Only the lines from the start of the data below through the line that contains "vitamina A; questo" are to be copied, exactly and without pictures.

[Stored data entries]
------------------------------------------------------------------------
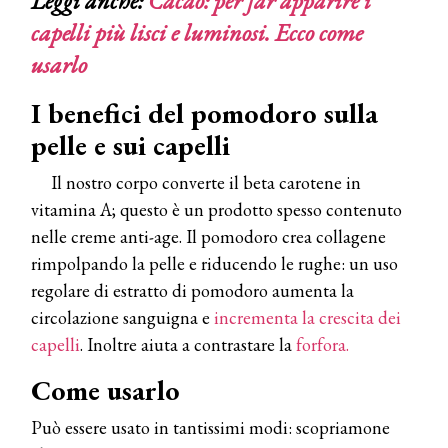
Leggi anche:
Cacao: per far apparire i
capelli più lisci e luminosi. Ecco come
usarlo
I benefici del pomodoro sulla
pelle e sui capelli
Il nostro corpo converte il beta carotene in
vitamina A; questo è un prodotto spesso contenuto
nelle creme anti-age. Il pomodoro crea collagene
rimpolpando la pelle e riducendo le rughe: un uso
regolare di estratto di pomodoro aumenta la
circolazione sanguigna e
incrementa la crescita dei
capelli
. Inoltre aiuta a contrastare la
forfora.
Come usarlo
Può essere usato in tantissimi modi: scopriamone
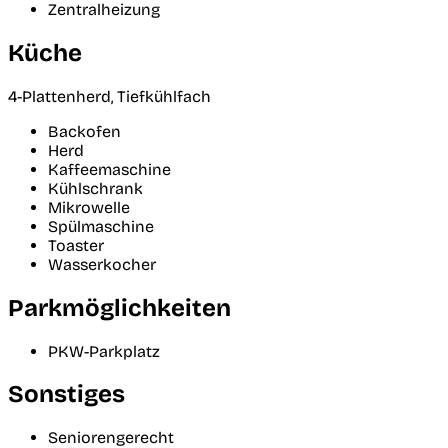
Zentralheizung
Küche
4-Plattenherd, Tiefkühlfach
Backofen
Herd
Kaffeemaschine
Kühlschrank
Mikrowelle
Spülmaschine
Toaster
Wasserkocher
Parkmöglichkeiten
PKW-Parkplatz
Sonstiges
Seniorengerecht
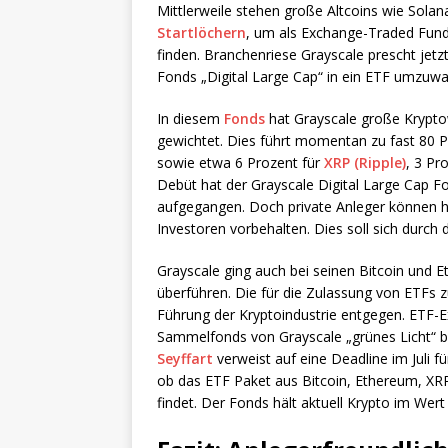
Mittlerweile stehen große Altcoins wie Solan
Startlöchern
, um als Exchange-Traded Fun
finden. Branchenriese Grayscale prescht jet
Fonds „Digital Large Cap“ in ein ETF umzuwa
In diesem
Fonds
hat Grayscale große Krypto
gewichtet. Dies führt momentan zu fast 80 Pr
sowie etwa 6 Prozent für
XRP (Ripple)
, 3 Pr
Debüt hat der Grayscale Digital Large Cap Fo
aufgegangen. Doch private Anleger können hier
Investoren vorbehalten. Dies soll sich durch
Grayscale ging auch bei seinen Bitcoin und E
überführen. Die für die Zulassung von ETFs
Führung der Kryptoindustrie entgegen. ETF-
Sammelfonds von Grayscale „grünes Licht“ b
Seyffart
verweist auf eine Deadline im Juli 
ob das ETF Paket aus Bitcoin, Ethereum, XR
findet. Der Fonds hält aktuell Krypto im Wert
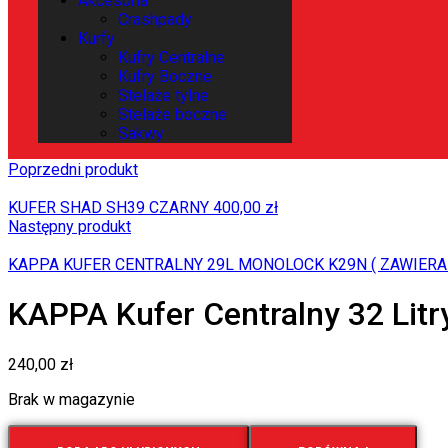
Akcesoria
Crashpady
Kurfy
Kufry Centralne
Kufry Boczne
Stelaże tylne
Stelaże boczne
Sakwy
Poprzedni produkt
KUFER SHAD SH39 CZARNY
400,00
zł
Następny produkt
KAPPA KUFER CENTRALNY 29L MONOLOCK K29N ( ZAWIERA
KAPPA Kufer Centralny 32 Lit
240,00
zł
Brak w magazynie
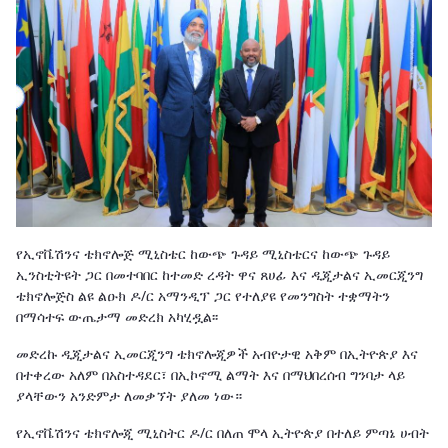
የኢኖቬሽንና ቴክኖሎጅ ሚኒስቴር ከውጭ ጉዳይ ሚኒስቴርና ከውጭ ጉዳይ
ኢንስቲትዩት ጋር በመተባበር ከተመድ ረዳት ዋና ጸሀፊ እና ዲጂታልና ኢመርጂንግ
ቴክኖሎጅስ ልዩ ልዑክ ዶ/ር አማንዲፕ ጋር የተለያዩ የመንግስት ተቋማትን
በማሳተፍ ውጤታማ መድረክ አካሂዷል፡፡
መድረኩ ዲጂታልና ኢመርጂንግ ቴክኖሎጂዎች አብዮታዊ አቅም በኢትዮጵያ እና
በተቀረው አለም በአስተዳደር፣ በኢኮኖሚ ልማት እና በማህበረሰብ ግንባታ ላይ
ያላቸውን አንድምታ ለመቃኘት ያለመ ነው።
የኢኖቬሽንና ቴክኖሎጂ ሚኒስትር ዶ/ር በለጠ ሞላ ኢትዮጵያ በተለይ ምጣኔ ሀብት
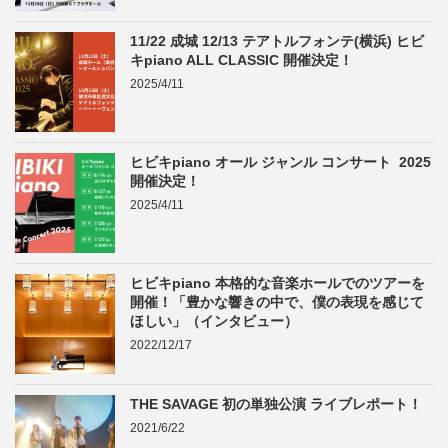
11/22 成城 12/13 テアトルフォンテ(横浜) ヒビ
キpiano ALL CLASSIC 開催決定！
2025/4/11
ヒビキpiano オール ジャンル コンサート 2025
開催決定！
2025/4/11
ヒビキpiano 本格的な音楽ホールでのツアーを
開催！「豊かな響きの中で、僕の表現を感じて
ほしい」（インタビュー）
2022/12/17
THE SAVAGE 初の単独公演 ライブレポート！
2021/6/22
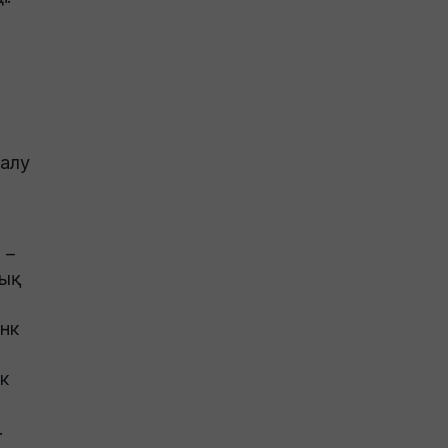
 алу
 –
тық
нк
к
.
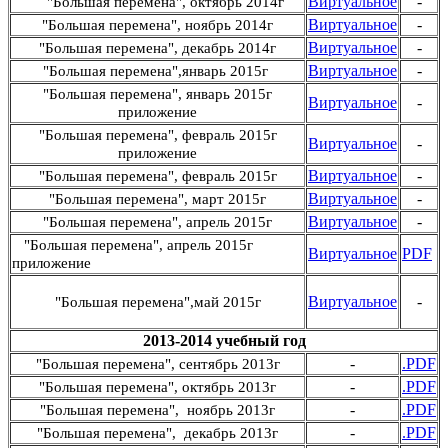
Виртуальное
-
"Большая перемена", октябрь 2014г
Виртуальное
-
"Большая перемена", ноябрь 2014г
Виртуальное
-
"Большая перемена", декабрь 2014г
Виртуальное
-
"Большая перемена",январь 2015г
"Большая перемена", январь 2015г
Виртуальное
-
приложение
"Большая перемена", февраль 2015г
Виртуальное
-
приложение
Виртуальное
-
"Большая перемена", февраль 2015г
Виртуальное
-
"Большая перемена", март 2015г
Виртуальное
-
"Большая перемена", апрель 2015г
"Большая перемена", апрель 2015г
Виртуальное
PDF
приложение
Виртуальное
-
"Большая перемена",май 2015г
2013-2014 учебный год
-
.PDF
"Большая перемена", cентябрь 2013г
-
.PDF
"Большая перемена", октябрь 2013г
-
.PDF
"Большая перемена", ноябрь 2013г
-
.PDF
"Большая перемена", декабрь 2013г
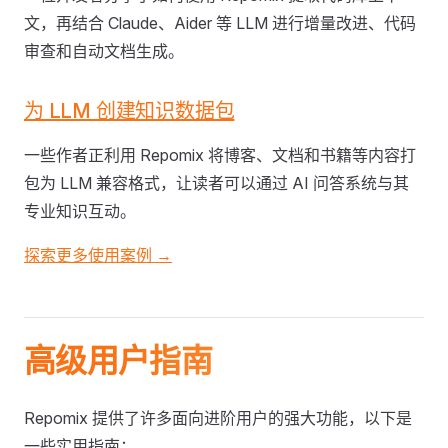
文，再结合 Claude、Aider 等 LLM 进行增量改进、代码
审查和自动文档生成。
为 LLM 创建知识数据包
一些作者正利用 Repomix 将博客、文档和书籍等内容打
包为 LLM 兼容格式，让读者可以通过 AI 问答系统与其
专业知识互动。
探索更多使用案例 →
高级用户指南
Repomix 提供了许多面向进阶用户的强大功能，以下是
一些实用指南：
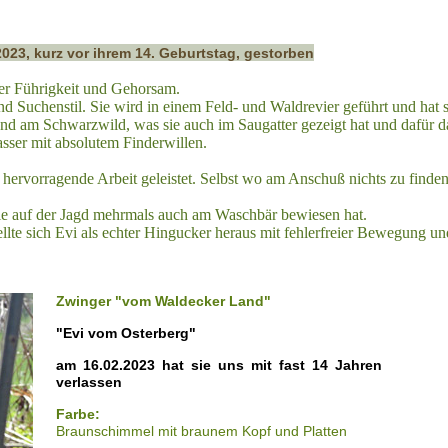
2023, kurz vor ihrem 14. Geburtstag, gestorben
uter Führigkeit und Gehorsam.
nd Suchenstil. Sie wird in einem Feld- und Waldrevier geführt und hat
and am Schwarzwild, was sie auch im Saugatter gezeigt hat und dafür da
sser mit absolutem Finderwillen.
hr hervorragende Arbeit geleistet. Selbst wo am Anschuß nichts zu finde
sie auf der Jagd mehrmals auch am Waschbär bewiesen hat.
llte sich Evi als echter Hingucker heraus mit fehlerfreier Bewegung 
Zwinger "vom Waldecker Land"
"Evi vom Osterberg"
am 16.02.2023 hat sie uns mit fast 14 Jahren
verlassen
Farbe:
Braunschimmel mit braunem Kopf und Platten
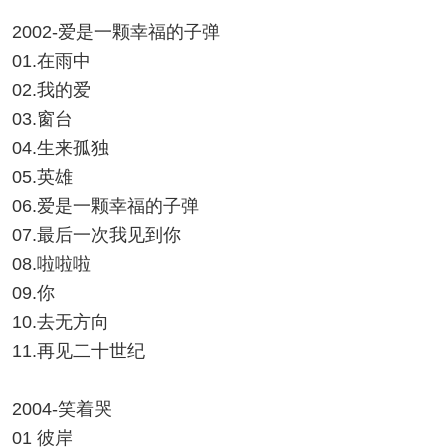
2002-爱是一颗幸福的子弹
01.在雨中
02.我的爱
03.窗台
04.生来孤独
05.英雄
06.爱是一颗幸福的子弹
07.最后一次我见到你
08.啦啦啦
09.你
10.去无方向
11.再见二十世纪
2004-笑着哭
01 彼岸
------------------------------------------------------------------------
◆ Answer:
Leggi anche:
Cacao: per far apparire i
capelli più lisci e luminosi. Ecco come
usarlo
I benefici del pomodoro sulla
pelle e sui capelli
Il nostro corpo converte il beta carotene in
vitamina A; questo è un prodotto spesso contenuto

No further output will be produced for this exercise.